Impact of the topology of metapopulations on the resurgence of epidemics rendered by a new multiscale hybrid modeling approach
Simulating epidemics in metapopulations is a challenging issue due to the large demographic and geographic scales to incorporate. Traditional epidemiologic models choose to simplify reality by ignoring both the spatial distribution of populations and possible intrapopulation heterogeneities, whereas more recent solutions based on Individual-Based Modeling (IBM) can achieve high precision but are costly to compute and analyze. We introduce here an original alternative to these two approaches, which relies on a novel hybrid modeling framework and incarnates a multiscale view of epidemics. The model relies on a technical fusion of two modeling paradigms: System Dynamics (SD) and Individual-Based Modeling. It features an aggregated representation of local outbreaks rendered in SD, and at the same time a spatially-explicit simulation of the spread between populations simulated in IBM. We first present the design of this deterministic model, show that it can reproduce the dynamics of real resurgent epidemics, and infer from the sensitivity of several spatial factors absent in compartmental models the importance of having large-scale epidemiological processes represented inside of an explicitly disaggregated metapopulation.
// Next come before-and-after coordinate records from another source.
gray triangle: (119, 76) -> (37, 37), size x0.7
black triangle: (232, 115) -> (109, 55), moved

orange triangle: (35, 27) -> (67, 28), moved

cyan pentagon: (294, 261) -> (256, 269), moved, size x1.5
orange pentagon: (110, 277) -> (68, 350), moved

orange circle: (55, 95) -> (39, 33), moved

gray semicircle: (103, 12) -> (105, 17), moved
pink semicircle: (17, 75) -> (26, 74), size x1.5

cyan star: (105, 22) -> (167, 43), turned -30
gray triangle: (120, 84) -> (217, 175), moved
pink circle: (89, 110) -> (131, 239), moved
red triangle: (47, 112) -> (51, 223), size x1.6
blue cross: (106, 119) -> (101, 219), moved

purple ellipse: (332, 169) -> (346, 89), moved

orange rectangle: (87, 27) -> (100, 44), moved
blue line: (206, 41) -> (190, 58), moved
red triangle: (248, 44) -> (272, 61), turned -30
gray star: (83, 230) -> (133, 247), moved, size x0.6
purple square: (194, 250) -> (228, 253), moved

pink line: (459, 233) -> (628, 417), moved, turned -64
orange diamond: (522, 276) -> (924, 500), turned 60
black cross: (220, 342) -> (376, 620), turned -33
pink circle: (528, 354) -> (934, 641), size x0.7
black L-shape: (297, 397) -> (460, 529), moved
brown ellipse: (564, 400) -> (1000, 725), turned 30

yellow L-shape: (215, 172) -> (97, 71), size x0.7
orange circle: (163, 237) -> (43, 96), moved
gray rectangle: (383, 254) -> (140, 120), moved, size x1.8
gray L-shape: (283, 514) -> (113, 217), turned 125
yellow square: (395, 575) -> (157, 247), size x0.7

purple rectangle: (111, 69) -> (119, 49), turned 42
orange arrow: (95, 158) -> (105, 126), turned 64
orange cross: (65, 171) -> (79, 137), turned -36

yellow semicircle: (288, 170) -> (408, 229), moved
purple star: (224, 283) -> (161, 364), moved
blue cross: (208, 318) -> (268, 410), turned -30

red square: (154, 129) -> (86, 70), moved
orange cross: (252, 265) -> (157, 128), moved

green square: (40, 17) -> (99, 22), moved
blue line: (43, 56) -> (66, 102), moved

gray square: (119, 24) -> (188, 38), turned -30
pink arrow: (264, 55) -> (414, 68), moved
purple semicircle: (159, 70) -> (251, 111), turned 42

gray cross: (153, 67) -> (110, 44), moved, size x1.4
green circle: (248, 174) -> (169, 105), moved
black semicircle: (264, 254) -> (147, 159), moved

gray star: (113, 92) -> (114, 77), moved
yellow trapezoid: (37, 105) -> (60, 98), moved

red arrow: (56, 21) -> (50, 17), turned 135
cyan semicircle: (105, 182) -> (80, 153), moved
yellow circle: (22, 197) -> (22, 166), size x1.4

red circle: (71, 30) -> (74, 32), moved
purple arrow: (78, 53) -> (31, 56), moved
After discussing the implications of results obtained from simulation runs and the applicability of this model, we conclude that SD-IB hybrid modeling can be an interesting choice to represent epidemics in a spatially-explicit way without necessarily taking into account individual heterogeneities, and therefore it can be considered as a valuable alternative to simple compartmental models suffering from detrimental effects of the well-mixed assumption.